== Provided records ==

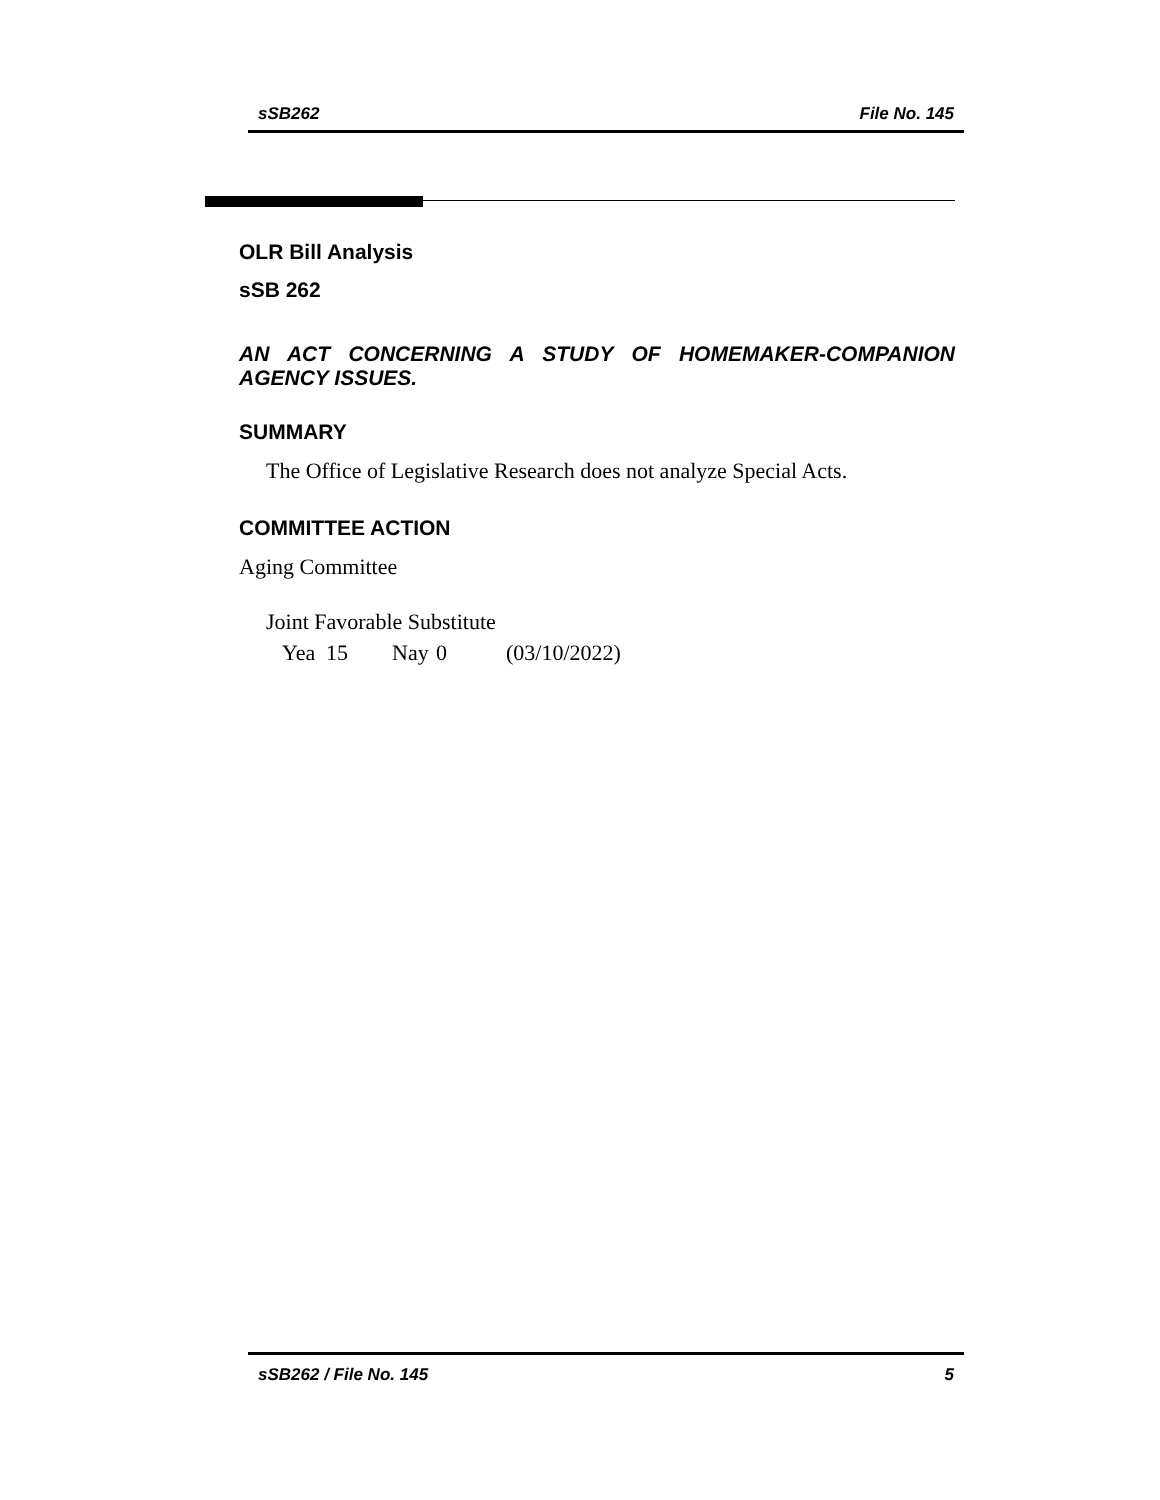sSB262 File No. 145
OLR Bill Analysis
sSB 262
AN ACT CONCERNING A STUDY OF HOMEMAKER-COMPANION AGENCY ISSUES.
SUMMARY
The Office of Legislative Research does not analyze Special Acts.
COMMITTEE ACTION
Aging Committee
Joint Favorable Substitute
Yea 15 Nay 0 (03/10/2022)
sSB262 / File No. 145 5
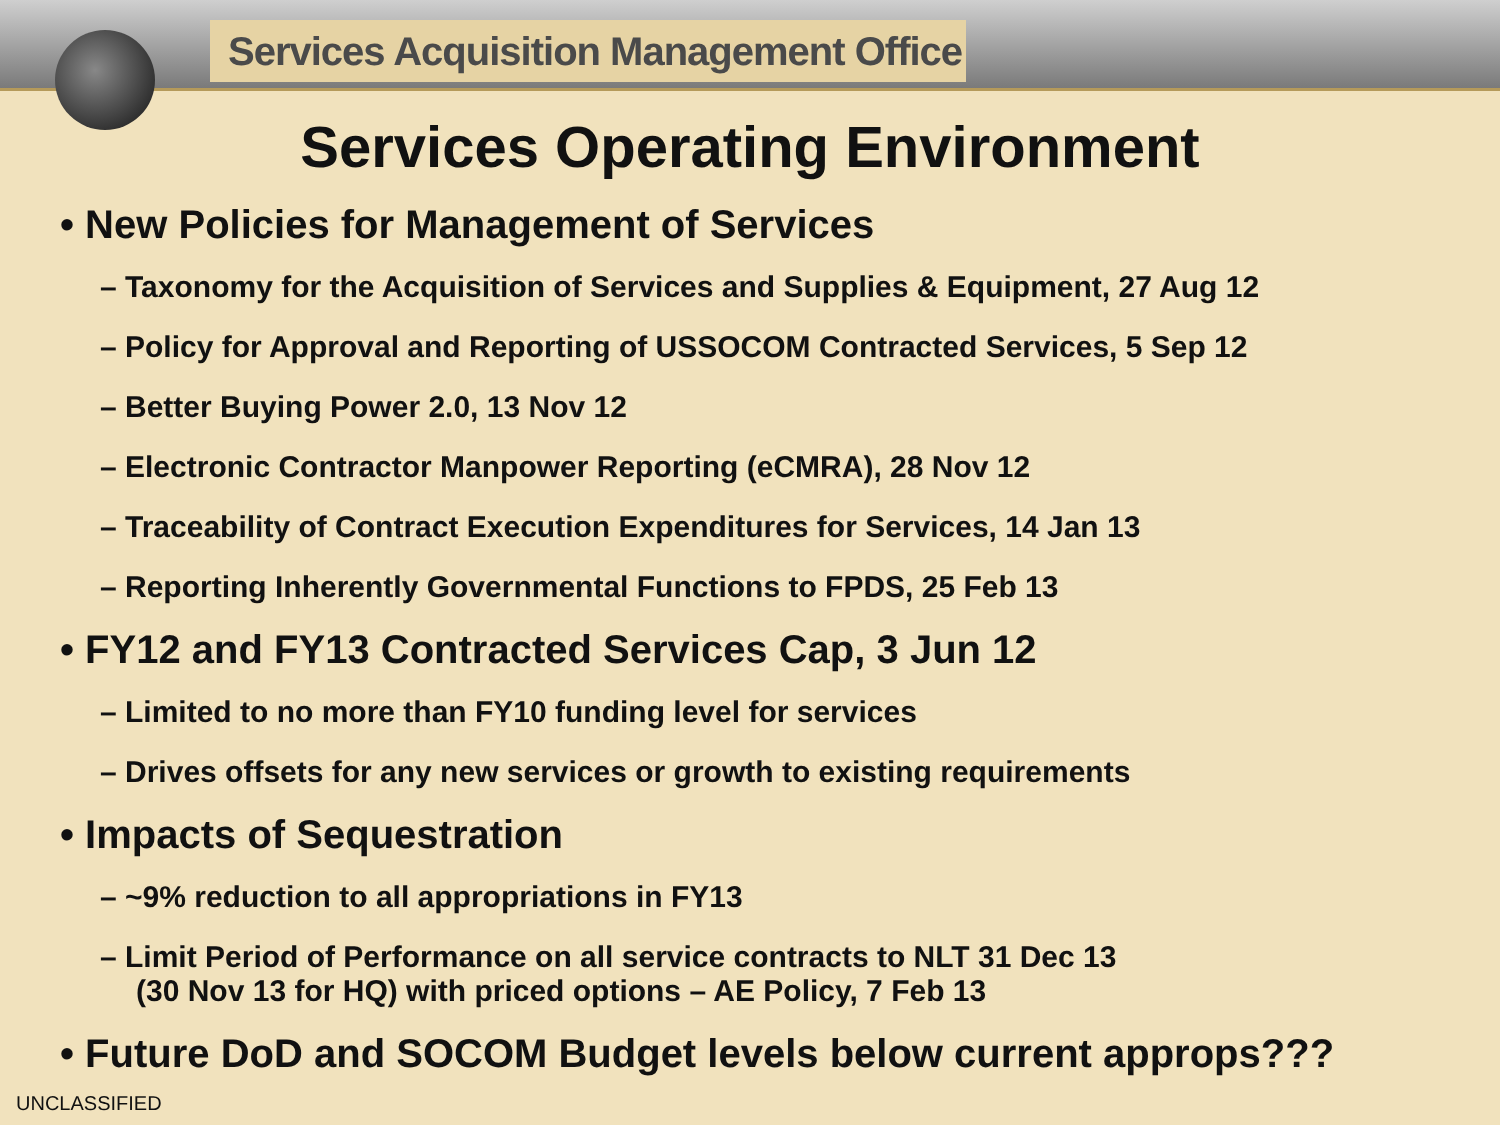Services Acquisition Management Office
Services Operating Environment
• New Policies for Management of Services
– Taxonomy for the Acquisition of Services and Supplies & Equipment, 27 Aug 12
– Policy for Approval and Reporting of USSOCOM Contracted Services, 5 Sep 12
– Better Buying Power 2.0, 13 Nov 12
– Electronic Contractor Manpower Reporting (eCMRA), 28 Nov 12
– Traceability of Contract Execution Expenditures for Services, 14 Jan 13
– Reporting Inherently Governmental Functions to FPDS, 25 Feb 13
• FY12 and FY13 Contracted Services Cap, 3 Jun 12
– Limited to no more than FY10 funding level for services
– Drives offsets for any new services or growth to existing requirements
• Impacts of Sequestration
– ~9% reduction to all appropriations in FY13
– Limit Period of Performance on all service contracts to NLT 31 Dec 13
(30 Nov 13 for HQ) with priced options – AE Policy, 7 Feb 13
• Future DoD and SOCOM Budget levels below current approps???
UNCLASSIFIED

===
== Provided records ==

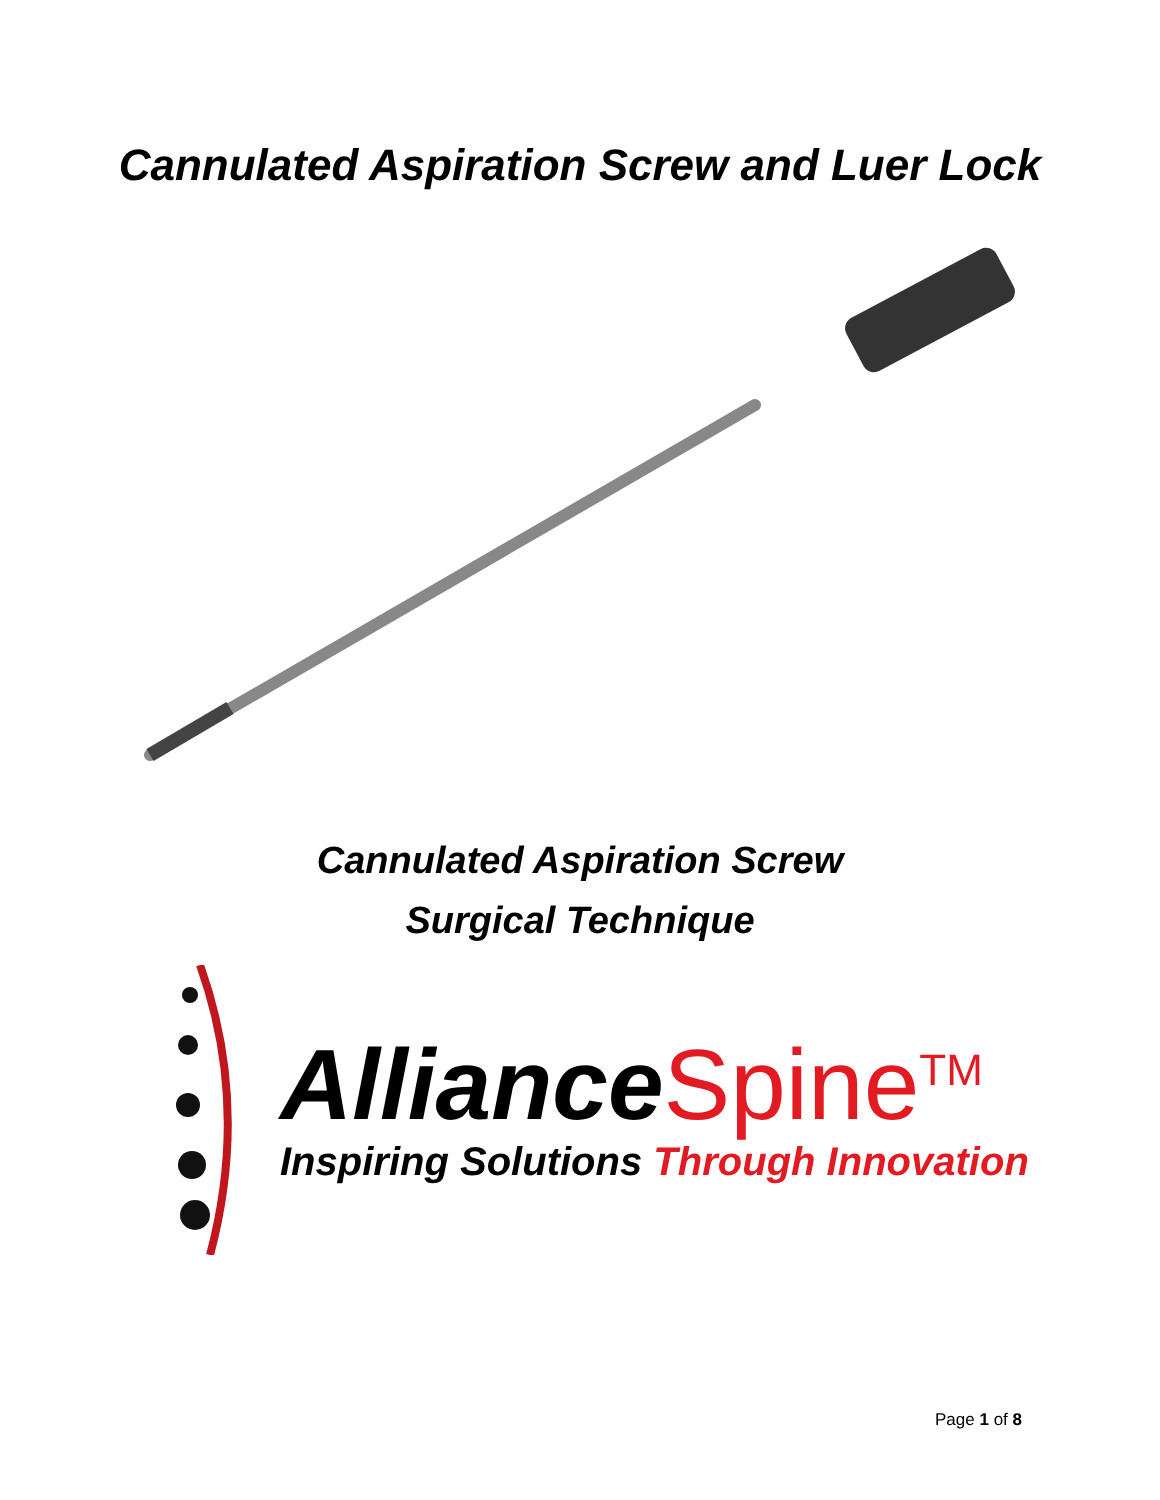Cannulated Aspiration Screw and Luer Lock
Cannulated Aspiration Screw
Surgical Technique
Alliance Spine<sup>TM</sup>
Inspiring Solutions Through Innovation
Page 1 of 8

===

**Work item:**
Search the lines above for the string "Policy" and copy each line that has it.

**Response box:**
– Policy for Approval and Reporting of USSOCOM Contracted Services, 5 Sep 12
(30 Nov 13 for HQ) with priced options – AE Policy, 7 Feb 13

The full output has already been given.